Эти и еще подобные вопросы вставали перед Арсением, и он не то чтобы не мог или не искал ответа на них, но не успевал запомнить, на что отвечать, и опять тянулся к столу и записывал уже это новое, что приходило в сознание. Оно еще менее, чем предыдущее, имело отношение к тому делу, по которому он привлекался; но ему, напротив, казалось, что он будто открыл еще одну дверь (в воображенном коридоре жизни), которая приближала его к цели.

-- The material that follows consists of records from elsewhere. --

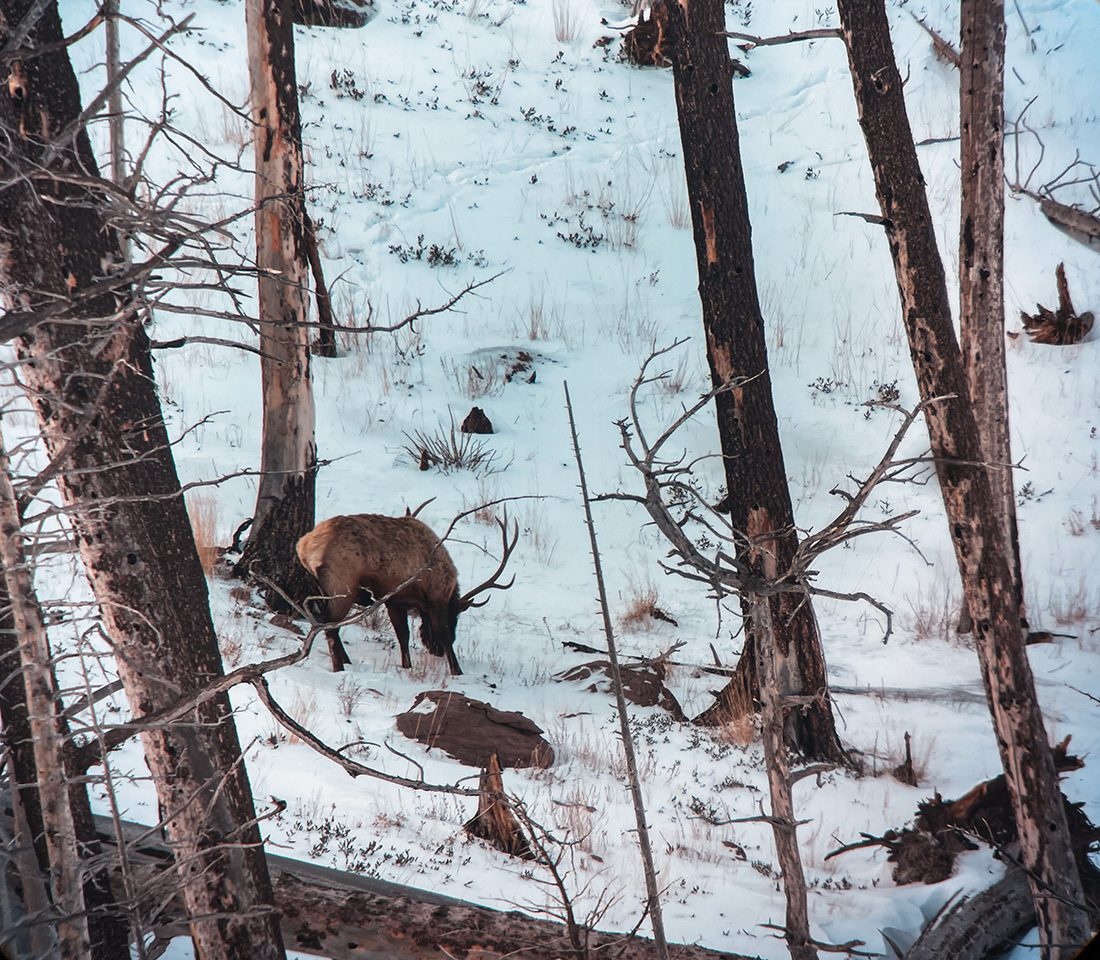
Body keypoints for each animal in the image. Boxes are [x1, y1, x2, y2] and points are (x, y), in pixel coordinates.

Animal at [295, 507, 517, 675]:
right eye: (454, 618)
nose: (435, 651)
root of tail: (303, 546)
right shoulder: (436, 596)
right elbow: (442, 632)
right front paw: (457, 670)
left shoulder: (394, 600)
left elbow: (403, 635)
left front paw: (407, 666)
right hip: (342, 585)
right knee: (330, 626)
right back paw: (339, 667)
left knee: (326, 623)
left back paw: (346, 661)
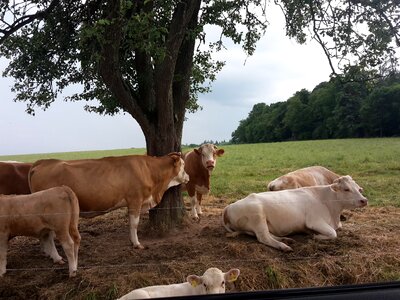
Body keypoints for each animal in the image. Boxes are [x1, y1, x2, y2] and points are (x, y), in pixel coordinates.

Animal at [29, 152, 189, 248]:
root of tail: (43, 162)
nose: (188, 176)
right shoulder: (135, 200)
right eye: (183, 165)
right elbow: (134, 224)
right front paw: (137, 244)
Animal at [223, 175, 368, 252]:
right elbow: (333, 233)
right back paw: (283, 246)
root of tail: (229, 206)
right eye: (346, 189)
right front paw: (315, 236)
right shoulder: (314, 221)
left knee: (267, 234)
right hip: (257, 215)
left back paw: (285, 239)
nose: (364, 200)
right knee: (263, 237)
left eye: (359, 189)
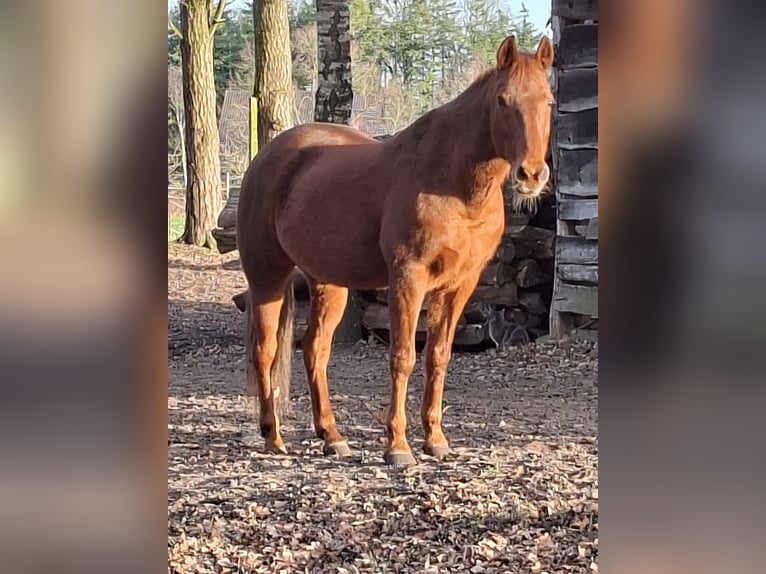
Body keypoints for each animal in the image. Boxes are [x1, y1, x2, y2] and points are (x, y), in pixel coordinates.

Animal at [236, 35, 555, 466]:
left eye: (549, 101)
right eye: (503, 100)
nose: (531, 174)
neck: (450, 182)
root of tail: (267, 156)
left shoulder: (459, 285)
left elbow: (438, 356)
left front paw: (435, 439)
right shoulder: (408, 276)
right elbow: (403, 356)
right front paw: (398, 446)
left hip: (327, 283)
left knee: (314, 349)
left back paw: (332, 436)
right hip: (267, 276)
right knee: (265, 351)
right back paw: (273, 436)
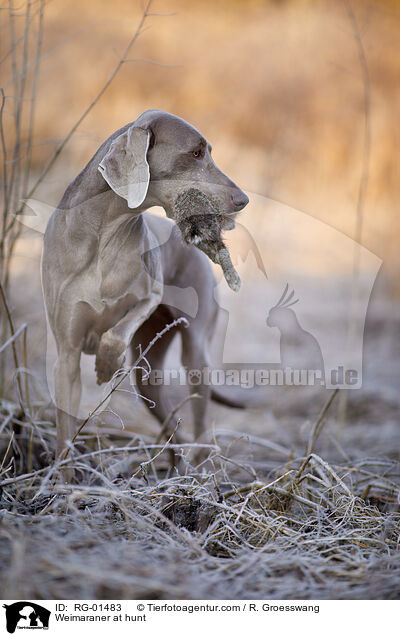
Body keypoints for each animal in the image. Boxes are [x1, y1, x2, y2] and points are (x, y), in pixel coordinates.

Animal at [42, 110, 248, 476]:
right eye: (196, 153)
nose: (243, 200)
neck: (103, 236)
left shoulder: (150, 293)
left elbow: (119, 327)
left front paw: (107, 363)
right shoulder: (66, 356)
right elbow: (64, 434)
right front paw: (60, 483)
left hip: (195, 355)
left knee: (200, 419)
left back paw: (202, 468)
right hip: (148, 378)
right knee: (172, 425)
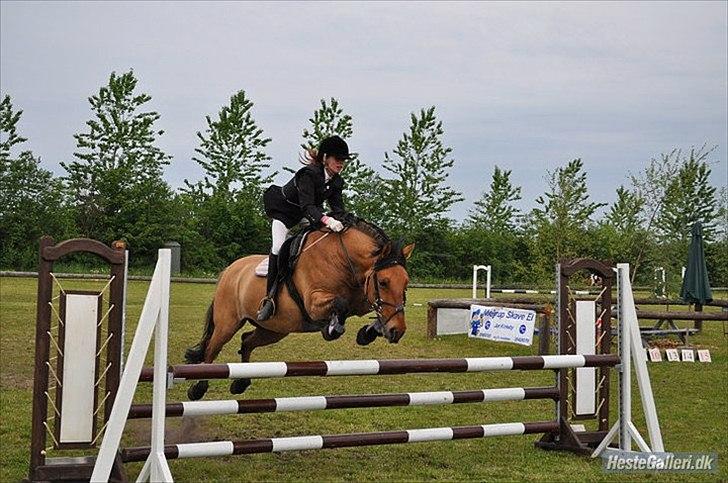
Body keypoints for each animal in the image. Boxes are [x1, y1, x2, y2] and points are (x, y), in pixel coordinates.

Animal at [185, 219, 412, 400]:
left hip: (274, 329)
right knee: (211, 349)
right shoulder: (313, 303)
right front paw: (332, 329)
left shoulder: (361, 296)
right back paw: (198, 388)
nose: (398, 331)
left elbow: (366, 308)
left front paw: (369, 332)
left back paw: (240, 383)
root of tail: (229, 270)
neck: (342, 258)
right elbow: (340, 304)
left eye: (406, 283)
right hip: (228, 323)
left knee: (247, 341)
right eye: (383, 282)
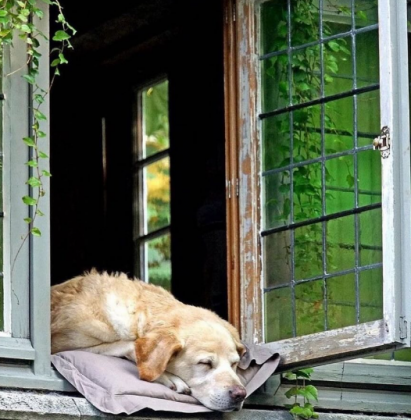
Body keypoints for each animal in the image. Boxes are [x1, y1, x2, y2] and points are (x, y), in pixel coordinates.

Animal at [50, 270, 246, 412]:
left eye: (234, 364)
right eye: (205, 363)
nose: (240, 394)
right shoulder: (63, 346)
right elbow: (128, 345)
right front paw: (170, 377)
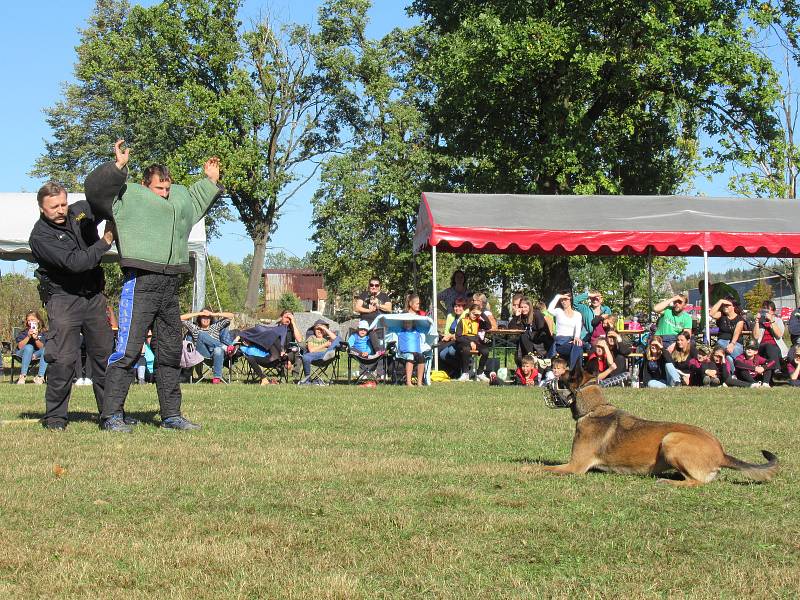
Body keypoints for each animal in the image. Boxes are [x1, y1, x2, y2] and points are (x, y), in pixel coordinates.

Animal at [540, 366, 780, 488]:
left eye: (560, 379)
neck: (594, 408)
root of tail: (721, 453)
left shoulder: (575, 467)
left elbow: (540, 468)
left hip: (671, 439)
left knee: (696, 482)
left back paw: (668, 482)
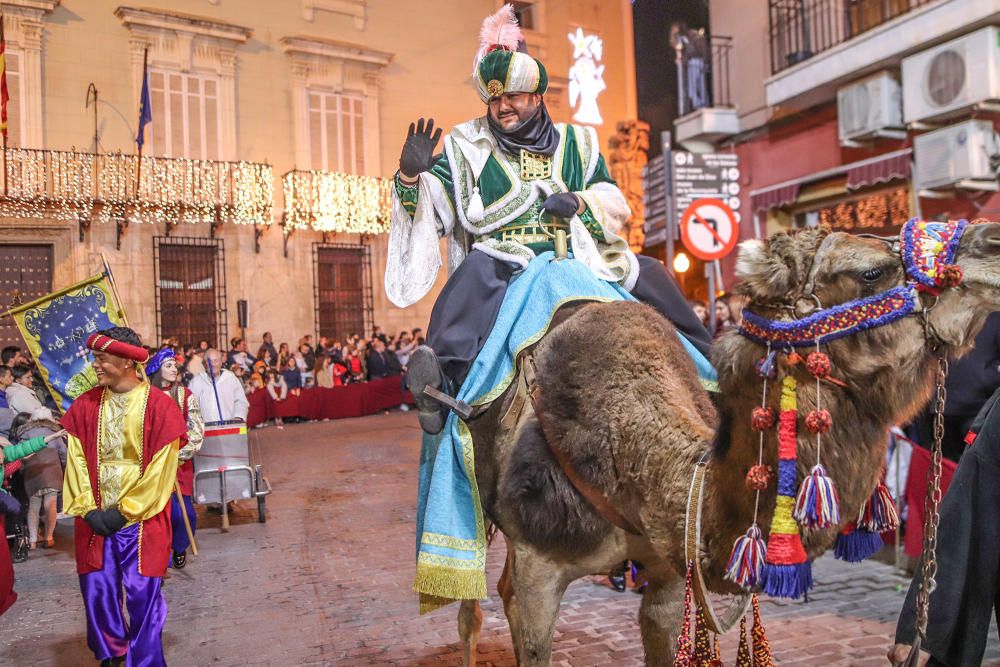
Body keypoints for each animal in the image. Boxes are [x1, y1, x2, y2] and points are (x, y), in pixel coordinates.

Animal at [444, 222, 1000, 664]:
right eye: (871, 272)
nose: (993, 238)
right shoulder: (538, 564)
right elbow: (526, 625)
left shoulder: (669, 571)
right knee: (474, 604)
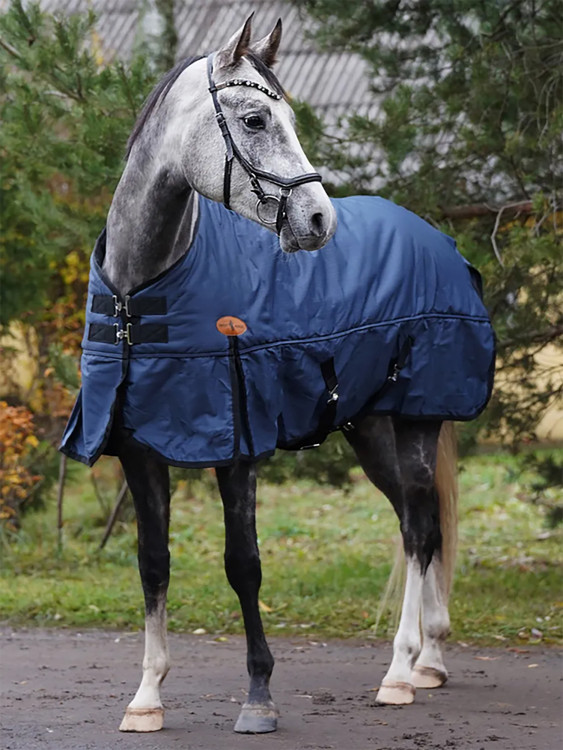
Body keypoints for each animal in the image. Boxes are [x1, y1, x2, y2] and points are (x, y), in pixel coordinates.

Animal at [60, 17, 494, 736]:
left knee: (415, 527)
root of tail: (440, 243)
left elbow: (243, 565)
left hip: (417, 419)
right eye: (256, 118)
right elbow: (153, 565)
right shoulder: (137, 449)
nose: (319, 221)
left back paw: (399, 671)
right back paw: (428, 661)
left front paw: (258, 695)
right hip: (370, 428)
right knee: (423, 521)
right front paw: (147, 697)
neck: (138, 292)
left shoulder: (236, 445)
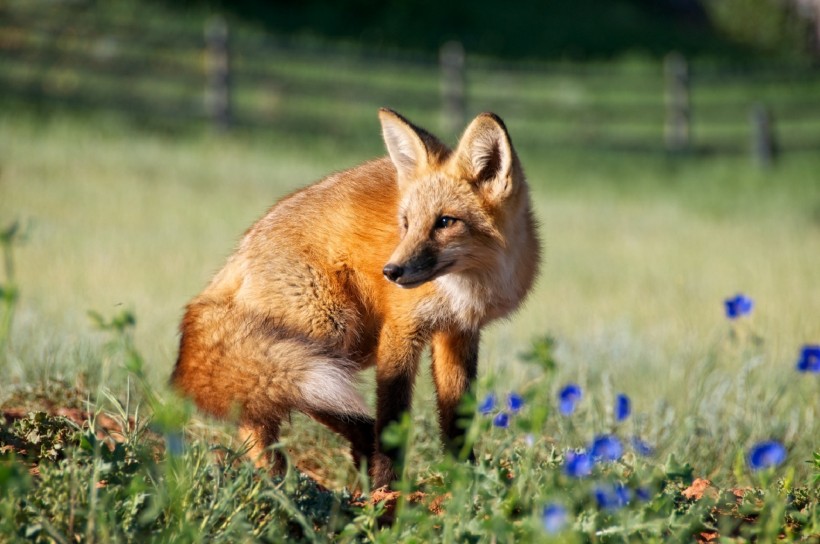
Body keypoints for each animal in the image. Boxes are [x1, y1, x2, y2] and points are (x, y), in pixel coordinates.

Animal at [171, 108, 540, 486]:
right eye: (406, 223)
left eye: (445, 222)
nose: (391, 272)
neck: (466, 287)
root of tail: (238, 254)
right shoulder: (400, 329)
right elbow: (393, 416)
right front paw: (387, 491)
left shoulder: (458, 332)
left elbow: (457, 420)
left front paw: (465, 481)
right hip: (331, 333)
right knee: (270, 403)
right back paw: (286, 482)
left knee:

В камере было тепло, но Арсений чувствовал, что у него замерзают ноги, и он раньше обычного лег в постель. На душе его было спокойно, так как главное, что он хотел, было сделано им, и у него оставался еще один полный (до суда) день, когда можно было успеть многое. Он лишь неожиданно и уже перед тем, как заснуть, вспомнил (по тому сцеплению мыслей, которое всегда кажется странным), что служитель назвал его рукопись завещанием. "Что же, можно и так", - подумал он, находя свой смысл в этом слове. Потом мысли его оборвались, он не видел ни снов, ни кошмаров, которые, как об этом пишется в романах, приходят будто бы перед смертью к человеку; он не только не думал о смерти, но само предположение, что он может не встать и утро начнется без него, что без него пойдут затем дни, недели, месяцы, годы, само предположение было невозможным для него. Он думал о жизни и готовил себя к ней; и то недомогание, которое в последнее время постоянно чувствовал, казалось ему, происходило лишь от перенесенного им воспаления легких. После болезни он так привык к своей физической слабости, что было больше ее или меньше, уже не имело значения.

Проснулся он неожиданно, среди ночи, оттого, что ему трудно было дышать. "Что со мной?" - подумал он, полагая, что то, что происходило с ним, было оттого, что он неудобно лежал. Он попытался было переменить положение, но почувствовал боль в сердце и сильнее стал задыхаться.